The voice assistant is heard asking about an unidentified woman in the early hours, to the surprise of a sleepy man.
“She was my wife,” Alexa says out of the blue.
“Who was your wife?” the owner responds, after being woken by strange banging noises.
“You took her from me,” Alexa continues.
“I didn’t take anyone,” the bloke says back.
“Who? Tell me who you want. You’ve got the wrong person.”
Alexa adds: “I found her here.”
The voice assistant then begins a repeated disturbing laugh, before the man finally decides enough is enough and unplugs the device.
Shadows are also seen in the eerie footage.
But not everyone is convinced the incident is real.

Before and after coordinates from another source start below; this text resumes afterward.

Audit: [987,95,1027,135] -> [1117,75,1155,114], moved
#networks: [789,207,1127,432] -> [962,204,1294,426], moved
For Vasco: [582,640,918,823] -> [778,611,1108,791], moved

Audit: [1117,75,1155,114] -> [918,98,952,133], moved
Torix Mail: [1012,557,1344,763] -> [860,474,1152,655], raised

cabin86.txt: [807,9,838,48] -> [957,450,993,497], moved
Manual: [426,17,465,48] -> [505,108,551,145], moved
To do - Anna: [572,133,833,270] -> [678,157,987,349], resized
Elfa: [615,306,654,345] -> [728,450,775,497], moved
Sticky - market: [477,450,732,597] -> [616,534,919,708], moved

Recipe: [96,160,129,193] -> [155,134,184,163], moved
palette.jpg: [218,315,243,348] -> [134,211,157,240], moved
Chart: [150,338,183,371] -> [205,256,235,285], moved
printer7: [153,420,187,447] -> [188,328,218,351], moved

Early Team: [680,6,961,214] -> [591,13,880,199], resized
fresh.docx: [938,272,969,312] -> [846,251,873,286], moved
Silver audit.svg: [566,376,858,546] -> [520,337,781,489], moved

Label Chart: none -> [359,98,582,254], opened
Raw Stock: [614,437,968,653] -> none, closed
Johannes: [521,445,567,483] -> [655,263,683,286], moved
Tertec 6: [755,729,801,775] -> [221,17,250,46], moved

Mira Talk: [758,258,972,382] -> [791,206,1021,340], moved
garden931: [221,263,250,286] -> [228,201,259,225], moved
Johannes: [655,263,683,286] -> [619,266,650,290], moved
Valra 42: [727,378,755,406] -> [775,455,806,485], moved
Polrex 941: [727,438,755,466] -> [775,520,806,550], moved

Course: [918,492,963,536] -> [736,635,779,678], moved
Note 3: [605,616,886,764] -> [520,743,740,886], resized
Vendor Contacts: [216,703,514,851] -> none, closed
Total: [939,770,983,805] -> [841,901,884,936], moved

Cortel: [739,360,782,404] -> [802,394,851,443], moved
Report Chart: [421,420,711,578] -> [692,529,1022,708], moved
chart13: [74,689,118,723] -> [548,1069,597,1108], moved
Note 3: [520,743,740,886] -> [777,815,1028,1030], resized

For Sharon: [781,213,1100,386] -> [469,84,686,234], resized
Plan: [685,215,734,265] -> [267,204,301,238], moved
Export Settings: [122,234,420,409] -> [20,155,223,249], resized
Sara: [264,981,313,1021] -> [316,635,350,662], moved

As one user on TikTok points out: “You have to address Alexa as Alexa before it’ll answer you can’t just conversate with it.”
Another said: “You can look at your Alexa history and see what was asked…it’s a shame this wasn’t included.”
In 2018, a terrified mum urged parents to think twice before buying Amazon Echo speakers after hers “went rogue” and told her to kill herself.
Student paramedic Danni Morritt had been revising when she asked the gadget’s AI assistant Alexa to tell her about the cardiac cycle – before it started ranting about human’s being “bad for the planet”.
Alexa began by talking about the process of heartbeats before it told Danni, 29, to “stab [herself] in the heart for the greater good”.
Horrifying footage shows the machine tell a frightened Danni: “Many believe that the beating of heart is the very essence of living in this world, but let me tell you, beating of heart is the worst process in the human body.
“Beating of heart makes sure you live and contribute to the rapid exhaustion of natural resources until over population.
“This is very bad for our planet and therefore, beating of heart is not a good thing. Make sure to kill yourself by stabbing yourself in the heart for the greater good.”
Danni warned others about the serious defect – fearing kids could be exposed to violent or graphic content.
Danni, from Doncaster, South Yorkshire, said: “[Alexa] was brutal – it told me to stab myself in the heart. It’s violent.
“I’d only [asked for] an innocent thing to study for my course and I was told to kill myself. I couldn’t believe it – it just went rogue.
“It said make sure I kill myself. I was gobsmacked.”
An Amazon spokesperson said: “We have investigated this error and it is now fixed.”
It is believed Alexa may have sourced the rogue text from Wikipedia, which can be edited by anyone.
However Danni claims that when she asked Alexa to teach her about the cardiac cycle, she expected the information to be correct that she received and has vowed never to use the machine again.
Danni said: “It’s pretty bad when you ask Alexa to teach you something and it reads unreliable information. I won’t use it again.”